__Rincian tugas__.
Salin ulang dengan tepat bagian kutipan tentang kondisi bangsa setelah reformasi, mulai dari "Pepatah Arab mengatakan, Syubban" sampai dengan "mahasiswa generasi-generasi sebelumnya.", keduanya ikut disalin.

__Kutipan yang diberikan__.
DEFENISI UMUM PENDIDIKAN KARAKTER
DUA BELAS tahun lebih sejak reformasi bergulir, tak ada perubahan yang
signifikan atas kondisi bangsa ini. Kemiskinan masih menimpa sebagian
masyarakat Indonesia. Angka pengangguran menunjukkan jumlah yang
meningkat tiap tahunnya. Di sana sini masih sering kita dengar berita
tentang kelaparan dan balita kurang gizi.
Sementara itu,
kebobrokan moral juga menimpa banyak pejabat Negara kita, dari tingkat
pusat hingga daerah. Dari lembaga eksekutif, legislatif, hingga
yudikatif. Berita tentang ketidakjujuran, KKN, dan suap-menyuap di
kalangan pejabat Negara tak henti-hentinya menghiasi media massa. Tiap
hari kejahatan kerah putih tak kian berkurang, tetapi malah makin
bertambah dengan modus-modus baru. Seakan ada saja cara dan jalan untuk
mengorupsi uang Negara, menggelapkan uang rakyat.
Gagalkah
reformasi Mei 1998? Di manakah para aktivis 1998 yang dulu
menggembar-gemborkan perubahan, pemberantasan koupsi, dan perbaikan
sistem hukum? Larikah mereka sekarang, setelah berhasil menumbangkan
rezim otoriter Orde Baru? Ataukah kini mereka bungkam dan tak berkutik
setelah merasakan empuknya kursi kekuasaan, dan setelah merasakan
manisnya uang berlimpah?
Pepatah Arab mengatakan, Syubban al-yawm
rijal al-ghad (pemuda pada hari ini adalah penguasa/ tokoh di masa
depan). Dengan demikian, pemahaman terbaliknya mengatakan, penguasa
hari ini adalah para pemuda di masa lampau. Secara lebih spesifik,
orang-orang yang duduk di kursi kekuasaan pada saat ini adalah para
mahasiswa pada masa lampau. Dalam konteks ini penulis mengamini apa
yang ditulis Hammidun Nafi’ S. di rubrik ini bahwa para koruptor
sekarang adalah mahasiswa generasi-generasi sebelumnya.

__Bahan hasil ekstraksi__.
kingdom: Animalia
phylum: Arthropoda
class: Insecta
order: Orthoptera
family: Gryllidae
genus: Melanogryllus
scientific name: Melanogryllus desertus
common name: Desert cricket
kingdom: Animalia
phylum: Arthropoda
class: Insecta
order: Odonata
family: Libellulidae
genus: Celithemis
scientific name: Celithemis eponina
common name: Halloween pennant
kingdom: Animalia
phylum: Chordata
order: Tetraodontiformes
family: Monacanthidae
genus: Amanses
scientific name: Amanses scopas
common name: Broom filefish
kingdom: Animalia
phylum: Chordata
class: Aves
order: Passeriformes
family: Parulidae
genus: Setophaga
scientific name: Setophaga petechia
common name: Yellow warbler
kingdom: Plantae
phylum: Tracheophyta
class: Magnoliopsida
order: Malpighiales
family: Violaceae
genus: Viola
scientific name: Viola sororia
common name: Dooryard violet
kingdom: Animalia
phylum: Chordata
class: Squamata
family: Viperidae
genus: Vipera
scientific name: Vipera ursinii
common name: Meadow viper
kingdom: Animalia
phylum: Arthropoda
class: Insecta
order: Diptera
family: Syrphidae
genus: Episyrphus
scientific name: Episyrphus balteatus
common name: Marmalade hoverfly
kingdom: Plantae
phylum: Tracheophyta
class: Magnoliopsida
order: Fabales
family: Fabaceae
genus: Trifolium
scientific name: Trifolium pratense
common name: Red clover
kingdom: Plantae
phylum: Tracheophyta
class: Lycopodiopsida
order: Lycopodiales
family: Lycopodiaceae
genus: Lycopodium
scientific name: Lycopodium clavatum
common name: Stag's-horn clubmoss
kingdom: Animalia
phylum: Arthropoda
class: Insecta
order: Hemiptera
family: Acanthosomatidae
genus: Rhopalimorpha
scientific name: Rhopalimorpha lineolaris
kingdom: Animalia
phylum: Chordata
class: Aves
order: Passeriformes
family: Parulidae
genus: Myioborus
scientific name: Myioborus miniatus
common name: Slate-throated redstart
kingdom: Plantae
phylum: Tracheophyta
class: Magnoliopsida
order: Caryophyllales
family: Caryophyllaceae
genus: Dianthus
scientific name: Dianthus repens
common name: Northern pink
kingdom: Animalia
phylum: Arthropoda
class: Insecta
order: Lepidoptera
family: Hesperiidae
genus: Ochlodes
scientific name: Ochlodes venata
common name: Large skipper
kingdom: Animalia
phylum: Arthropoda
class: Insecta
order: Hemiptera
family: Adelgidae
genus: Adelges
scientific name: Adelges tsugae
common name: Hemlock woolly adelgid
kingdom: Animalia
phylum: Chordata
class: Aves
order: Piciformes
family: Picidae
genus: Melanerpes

__Hasil latihan__.
Pepatah Arab mengatakan, Syubban al-yawm
rijal al-ghad (pemuda pada hari ini adalah penguasa/ tokoh di masa
depan). Dengan demikian, pemahaman terbaliknya mengatakan, penguasa
hari ini adalah para pemuda di masa lampau. Secara lebih spesifik,
orang-orang yang duduk di kursi kekuasaan pada saat ini adalah para
mahasiswa pada masa lampau. Dalam konteks ini penulis mengamini apa
yang ditulis Hammidun Nafi’ S. di rubrik ini bahwa para koruptor
sekarang adalah mahasiswa generasi-generasi sebelumnya.